Entries drawn from a collection:
════════════════════
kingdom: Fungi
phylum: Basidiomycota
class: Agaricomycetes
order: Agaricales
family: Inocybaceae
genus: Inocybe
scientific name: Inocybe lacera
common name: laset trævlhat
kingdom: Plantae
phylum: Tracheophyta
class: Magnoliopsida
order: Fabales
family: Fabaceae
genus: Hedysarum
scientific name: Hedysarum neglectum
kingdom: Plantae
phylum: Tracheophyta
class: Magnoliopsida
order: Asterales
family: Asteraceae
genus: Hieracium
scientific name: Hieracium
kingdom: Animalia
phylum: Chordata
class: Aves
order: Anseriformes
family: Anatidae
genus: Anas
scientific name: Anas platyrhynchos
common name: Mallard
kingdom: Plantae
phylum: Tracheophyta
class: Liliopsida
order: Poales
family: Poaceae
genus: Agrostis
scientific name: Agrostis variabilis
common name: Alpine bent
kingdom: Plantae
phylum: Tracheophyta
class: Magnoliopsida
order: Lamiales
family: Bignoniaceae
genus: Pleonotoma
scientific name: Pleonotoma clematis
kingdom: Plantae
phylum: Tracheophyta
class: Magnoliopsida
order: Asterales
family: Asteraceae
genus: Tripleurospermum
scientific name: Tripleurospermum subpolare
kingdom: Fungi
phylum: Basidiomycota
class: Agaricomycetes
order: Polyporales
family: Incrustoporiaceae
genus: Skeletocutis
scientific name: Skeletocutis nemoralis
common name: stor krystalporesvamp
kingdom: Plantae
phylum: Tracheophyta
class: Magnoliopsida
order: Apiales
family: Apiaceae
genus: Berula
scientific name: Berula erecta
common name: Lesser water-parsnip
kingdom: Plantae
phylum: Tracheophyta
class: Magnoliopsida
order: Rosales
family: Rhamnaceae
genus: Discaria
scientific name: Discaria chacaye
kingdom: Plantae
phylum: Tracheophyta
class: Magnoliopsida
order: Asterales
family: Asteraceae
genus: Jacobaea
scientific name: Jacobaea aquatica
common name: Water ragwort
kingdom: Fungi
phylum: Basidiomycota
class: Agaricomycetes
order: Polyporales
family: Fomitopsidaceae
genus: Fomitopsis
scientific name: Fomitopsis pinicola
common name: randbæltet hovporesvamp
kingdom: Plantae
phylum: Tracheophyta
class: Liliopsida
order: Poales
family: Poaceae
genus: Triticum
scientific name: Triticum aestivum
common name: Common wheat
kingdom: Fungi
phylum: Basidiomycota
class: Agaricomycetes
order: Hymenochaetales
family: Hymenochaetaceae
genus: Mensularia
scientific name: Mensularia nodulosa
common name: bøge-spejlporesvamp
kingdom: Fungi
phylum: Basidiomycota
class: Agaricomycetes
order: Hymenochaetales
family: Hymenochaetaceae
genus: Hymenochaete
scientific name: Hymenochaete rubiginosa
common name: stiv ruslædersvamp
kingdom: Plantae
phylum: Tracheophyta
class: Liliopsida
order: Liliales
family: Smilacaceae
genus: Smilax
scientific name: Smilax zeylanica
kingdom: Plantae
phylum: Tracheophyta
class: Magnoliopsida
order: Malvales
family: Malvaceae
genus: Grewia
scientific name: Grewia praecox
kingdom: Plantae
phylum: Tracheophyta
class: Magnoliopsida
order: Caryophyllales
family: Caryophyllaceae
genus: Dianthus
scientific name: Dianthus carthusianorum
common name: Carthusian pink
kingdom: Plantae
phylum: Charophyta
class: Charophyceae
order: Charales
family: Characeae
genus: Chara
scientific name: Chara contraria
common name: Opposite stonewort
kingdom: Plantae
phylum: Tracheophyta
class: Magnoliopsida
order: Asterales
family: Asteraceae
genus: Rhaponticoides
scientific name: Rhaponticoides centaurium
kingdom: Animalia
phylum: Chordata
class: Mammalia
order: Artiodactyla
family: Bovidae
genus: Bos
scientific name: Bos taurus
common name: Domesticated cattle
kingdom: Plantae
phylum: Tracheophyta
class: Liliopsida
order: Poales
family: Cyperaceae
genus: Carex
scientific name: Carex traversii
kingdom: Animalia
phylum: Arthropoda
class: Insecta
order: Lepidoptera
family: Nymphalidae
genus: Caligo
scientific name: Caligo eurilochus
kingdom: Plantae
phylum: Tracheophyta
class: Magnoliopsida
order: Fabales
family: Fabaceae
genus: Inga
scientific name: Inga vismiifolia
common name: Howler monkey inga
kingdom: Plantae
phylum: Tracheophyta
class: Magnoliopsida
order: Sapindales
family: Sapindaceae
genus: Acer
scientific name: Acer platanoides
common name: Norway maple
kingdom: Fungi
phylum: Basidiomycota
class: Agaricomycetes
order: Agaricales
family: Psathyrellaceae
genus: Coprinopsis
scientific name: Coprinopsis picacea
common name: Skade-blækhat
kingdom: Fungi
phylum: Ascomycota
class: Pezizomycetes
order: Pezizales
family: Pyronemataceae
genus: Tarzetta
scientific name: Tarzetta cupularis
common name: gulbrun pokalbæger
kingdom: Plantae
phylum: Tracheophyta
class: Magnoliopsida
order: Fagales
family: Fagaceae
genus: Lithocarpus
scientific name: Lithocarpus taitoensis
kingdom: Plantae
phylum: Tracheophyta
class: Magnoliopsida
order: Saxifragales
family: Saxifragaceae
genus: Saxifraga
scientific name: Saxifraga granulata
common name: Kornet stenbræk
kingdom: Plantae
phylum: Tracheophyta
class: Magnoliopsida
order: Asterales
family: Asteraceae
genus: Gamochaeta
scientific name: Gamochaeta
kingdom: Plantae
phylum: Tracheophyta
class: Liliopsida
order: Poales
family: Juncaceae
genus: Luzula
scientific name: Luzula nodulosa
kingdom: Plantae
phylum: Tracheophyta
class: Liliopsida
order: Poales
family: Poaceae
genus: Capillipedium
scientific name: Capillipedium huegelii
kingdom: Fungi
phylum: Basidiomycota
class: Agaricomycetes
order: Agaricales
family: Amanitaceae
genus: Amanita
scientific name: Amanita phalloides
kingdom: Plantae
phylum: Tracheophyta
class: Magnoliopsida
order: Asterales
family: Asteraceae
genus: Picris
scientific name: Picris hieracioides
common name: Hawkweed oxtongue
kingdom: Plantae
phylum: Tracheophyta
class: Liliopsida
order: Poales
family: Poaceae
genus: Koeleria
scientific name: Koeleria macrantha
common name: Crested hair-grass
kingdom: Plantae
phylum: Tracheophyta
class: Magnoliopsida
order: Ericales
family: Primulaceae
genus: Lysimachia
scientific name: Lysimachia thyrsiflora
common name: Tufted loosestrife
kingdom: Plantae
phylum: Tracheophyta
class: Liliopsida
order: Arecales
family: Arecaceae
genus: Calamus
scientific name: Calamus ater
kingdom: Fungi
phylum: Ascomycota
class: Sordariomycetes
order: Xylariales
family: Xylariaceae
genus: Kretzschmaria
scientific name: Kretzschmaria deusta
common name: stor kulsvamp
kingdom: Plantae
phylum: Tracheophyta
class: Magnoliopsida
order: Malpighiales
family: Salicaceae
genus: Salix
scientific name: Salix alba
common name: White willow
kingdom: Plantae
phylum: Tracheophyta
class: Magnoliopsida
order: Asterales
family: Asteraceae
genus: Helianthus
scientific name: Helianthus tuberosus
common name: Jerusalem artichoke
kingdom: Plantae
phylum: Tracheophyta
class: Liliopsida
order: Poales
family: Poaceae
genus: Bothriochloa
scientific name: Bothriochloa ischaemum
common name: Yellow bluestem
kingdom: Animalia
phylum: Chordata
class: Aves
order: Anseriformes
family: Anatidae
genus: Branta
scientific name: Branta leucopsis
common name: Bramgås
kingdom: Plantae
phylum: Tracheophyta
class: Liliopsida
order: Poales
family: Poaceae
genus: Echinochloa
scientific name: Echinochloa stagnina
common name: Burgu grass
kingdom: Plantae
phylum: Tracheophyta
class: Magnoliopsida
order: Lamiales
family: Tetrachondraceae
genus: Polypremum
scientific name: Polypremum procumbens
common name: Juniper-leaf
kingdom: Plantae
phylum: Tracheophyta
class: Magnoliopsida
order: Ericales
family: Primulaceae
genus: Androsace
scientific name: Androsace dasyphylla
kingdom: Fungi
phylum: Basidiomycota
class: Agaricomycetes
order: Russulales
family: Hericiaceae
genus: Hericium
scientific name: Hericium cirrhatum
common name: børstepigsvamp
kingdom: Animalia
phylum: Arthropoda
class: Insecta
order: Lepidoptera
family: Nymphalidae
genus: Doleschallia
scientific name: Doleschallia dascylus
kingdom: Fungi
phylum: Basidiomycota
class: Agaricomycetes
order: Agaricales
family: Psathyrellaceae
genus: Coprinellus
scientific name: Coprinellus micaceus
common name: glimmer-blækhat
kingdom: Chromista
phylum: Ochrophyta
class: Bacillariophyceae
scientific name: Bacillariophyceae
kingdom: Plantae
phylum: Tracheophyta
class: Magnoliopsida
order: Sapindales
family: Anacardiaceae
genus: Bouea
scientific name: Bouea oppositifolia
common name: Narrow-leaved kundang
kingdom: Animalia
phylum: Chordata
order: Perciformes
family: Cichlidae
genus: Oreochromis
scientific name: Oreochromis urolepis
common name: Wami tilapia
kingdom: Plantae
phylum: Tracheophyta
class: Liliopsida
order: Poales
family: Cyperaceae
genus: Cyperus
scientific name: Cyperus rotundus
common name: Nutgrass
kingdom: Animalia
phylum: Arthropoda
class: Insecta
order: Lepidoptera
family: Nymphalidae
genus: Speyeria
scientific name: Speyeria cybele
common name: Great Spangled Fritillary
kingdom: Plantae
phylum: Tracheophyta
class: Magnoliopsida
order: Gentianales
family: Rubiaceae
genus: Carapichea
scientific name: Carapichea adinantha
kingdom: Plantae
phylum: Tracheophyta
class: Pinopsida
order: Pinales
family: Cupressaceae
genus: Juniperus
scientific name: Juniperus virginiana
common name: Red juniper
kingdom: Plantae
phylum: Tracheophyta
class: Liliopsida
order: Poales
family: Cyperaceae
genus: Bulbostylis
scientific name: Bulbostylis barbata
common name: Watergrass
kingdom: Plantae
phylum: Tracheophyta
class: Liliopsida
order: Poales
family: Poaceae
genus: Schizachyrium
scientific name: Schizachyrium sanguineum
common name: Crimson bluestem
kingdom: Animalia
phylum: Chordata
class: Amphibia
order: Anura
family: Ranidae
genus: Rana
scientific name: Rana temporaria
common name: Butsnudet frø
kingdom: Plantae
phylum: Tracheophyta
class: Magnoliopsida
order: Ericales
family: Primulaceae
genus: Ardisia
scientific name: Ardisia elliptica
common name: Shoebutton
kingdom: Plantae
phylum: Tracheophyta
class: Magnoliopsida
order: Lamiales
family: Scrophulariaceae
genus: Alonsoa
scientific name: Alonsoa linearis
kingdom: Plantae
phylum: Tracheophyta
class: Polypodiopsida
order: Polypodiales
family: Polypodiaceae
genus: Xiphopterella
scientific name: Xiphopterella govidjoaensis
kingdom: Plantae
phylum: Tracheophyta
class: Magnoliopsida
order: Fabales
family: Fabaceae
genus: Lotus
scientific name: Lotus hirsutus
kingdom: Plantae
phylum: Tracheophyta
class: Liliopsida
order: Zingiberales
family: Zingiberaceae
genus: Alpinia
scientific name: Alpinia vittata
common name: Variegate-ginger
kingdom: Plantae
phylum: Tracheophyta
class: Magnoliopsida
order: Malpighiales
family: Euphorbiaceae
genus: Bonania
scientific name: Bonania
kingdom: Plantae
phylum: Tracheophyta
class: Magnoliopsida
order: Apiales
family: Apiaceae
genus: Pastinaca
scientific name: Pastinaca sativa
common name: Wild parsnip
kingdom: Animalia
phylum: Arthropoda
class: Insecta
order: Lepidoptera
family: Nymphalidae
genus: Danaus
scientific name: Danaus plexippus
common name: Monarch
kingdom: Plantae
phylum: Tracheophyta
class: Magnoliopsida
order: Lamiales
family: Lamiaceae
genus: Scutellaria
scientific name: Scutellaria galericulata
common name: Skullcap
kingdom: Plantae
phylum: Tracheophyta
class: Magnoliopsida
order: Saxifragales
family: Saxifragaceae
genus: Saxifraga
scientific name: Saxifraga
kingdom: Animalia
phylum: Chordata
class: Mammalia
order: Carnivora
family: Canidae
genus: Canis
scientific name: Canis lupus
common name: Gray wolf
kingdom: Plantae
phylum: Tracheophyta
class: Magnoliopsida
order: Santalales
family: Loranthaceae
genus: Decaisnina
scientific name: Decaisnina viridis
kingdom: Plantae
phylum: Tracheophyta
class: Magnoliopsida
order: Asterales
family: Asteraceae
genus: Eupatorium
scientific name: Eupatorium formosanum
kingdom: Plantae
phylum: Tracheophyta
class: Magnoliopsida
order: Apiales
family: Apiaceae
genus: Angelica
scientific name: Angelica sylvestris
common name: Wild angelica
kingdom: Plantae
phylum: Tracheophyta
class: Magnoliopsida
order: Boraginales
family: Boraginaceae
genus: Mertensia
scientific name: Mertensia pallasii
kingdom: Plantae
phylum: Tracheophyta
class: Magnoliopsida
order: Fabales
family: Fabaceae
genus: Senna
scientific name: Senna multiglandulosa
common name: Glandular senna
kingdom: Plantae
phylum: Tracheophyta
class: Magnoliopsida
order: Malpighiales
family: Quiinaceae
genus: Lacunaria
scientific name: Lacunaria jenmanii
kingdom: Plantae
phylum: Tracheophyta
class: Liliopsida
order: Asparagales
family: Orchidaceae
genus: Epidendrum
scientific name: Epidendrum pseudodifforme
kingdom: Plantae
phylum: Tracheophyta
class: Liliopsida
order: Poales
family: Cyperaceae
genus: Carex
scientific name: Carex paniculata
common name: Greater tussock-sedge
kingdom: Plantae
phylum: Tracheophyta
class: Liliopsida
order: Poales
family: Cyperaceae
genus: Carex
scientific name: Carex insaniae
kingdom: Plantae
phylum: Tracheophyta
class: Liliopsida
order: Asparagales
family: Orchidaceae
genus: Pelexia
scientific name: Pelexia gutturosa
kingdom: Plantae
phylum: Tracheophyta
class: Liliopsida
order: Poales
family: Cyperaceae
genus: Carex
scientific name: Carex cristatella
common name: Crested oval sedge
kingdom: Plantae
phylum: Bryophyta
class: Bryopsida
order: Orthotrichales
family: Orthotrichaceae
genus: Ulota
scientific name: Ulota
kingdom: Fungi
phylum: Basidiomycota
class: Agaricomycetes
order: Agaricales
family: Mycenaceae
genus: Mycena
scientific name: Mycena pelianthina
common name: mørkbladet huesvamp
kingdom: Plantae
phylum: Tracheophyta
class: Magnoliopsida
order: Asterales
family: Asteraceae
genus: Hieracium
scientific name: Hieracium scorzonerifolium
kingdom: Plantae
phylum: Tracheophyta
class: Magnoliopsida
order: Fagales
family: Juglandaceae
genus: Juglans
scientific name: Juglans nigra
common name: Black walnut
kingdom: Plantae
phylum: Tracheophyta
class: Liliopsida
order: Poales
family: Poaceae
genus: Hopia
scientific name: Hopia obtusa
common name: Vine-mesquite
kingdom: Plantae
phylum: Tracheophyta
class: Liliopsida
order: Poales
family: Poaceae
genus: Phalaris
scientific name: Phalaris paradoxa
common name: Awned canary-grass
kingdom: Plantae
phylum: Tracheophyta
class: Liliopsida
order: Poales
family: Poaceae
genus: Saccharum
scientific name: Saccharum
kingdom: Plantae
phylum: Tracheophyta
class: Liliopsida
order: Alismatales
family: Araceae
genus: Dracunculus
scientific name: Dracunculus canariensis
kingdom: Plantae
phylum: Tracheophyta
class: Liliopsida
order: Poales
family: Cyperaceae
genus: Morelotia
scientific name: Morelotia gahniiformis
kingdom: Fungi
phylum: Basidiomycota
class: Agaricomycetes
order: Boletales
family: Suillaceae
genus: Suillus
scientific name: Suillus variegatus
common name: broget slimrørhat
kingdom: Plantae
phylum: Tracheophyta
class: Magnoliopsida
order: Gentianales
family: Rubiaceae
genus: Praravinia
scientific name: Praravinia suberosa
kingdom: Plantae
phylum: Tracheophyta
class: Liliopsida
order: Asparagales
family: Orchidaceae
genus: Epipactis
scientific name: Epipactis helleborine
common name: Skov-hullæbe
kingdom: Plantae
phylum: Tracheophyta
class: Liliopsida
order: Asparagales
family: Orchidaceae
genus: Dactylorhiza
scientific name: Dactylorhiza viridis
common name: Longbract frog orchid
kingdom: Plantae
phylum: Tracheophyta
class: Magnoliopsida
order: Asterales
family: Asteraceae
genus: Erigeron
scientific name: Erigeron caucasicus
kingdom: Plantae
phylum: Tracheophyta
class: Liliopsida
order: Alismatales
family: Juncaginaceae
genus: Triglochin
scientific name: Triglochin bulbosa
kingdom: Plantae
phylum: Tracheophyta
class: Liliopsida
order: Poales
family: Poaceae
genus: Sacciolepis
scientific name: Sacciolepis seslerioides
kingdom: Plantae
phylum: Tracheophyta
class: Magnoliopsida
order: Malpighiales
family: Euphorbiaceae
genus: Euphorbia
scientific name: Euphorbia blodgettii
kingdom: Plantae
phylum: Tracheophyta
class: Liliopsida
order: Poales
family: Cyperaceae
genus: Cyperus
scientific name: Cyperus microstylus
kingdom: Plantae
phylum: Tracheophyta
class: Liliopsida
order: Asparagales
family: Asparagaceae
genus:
════════════════════
WHAT YOU NEED TO DO → Could you repeat every line above from the one containing "genus: Bothriochloa" down to the one containing "scientific name: Polypremum procumbens", with both of those lines included?

ANSWER IN FULL →
genus: Bothriochloa
scientific name: Bothriochloa ischaemum
common name: Yellow bluestem
kingdom: Animalia
phylum: Chordata
class: Aves
order: Anseriformes
family: Anatidae
genus: Branta
scientific name: Branta leucopsis
common name: Bramgås
kingdom: Plantae
phylum: Tracheophyta
class: Liliopsida
order: Poales
family: Poaceae
genus: Echinochloa
scientific name: Echinochloa stagnina
common name: Burgu grass
kingdom: Plantae
phylum: Tracheophyta
class: Magnoliopsida
order: Lamiales
family: Tetrachondraceae
genus: Polypremum
scientific name: Polypremum procumbens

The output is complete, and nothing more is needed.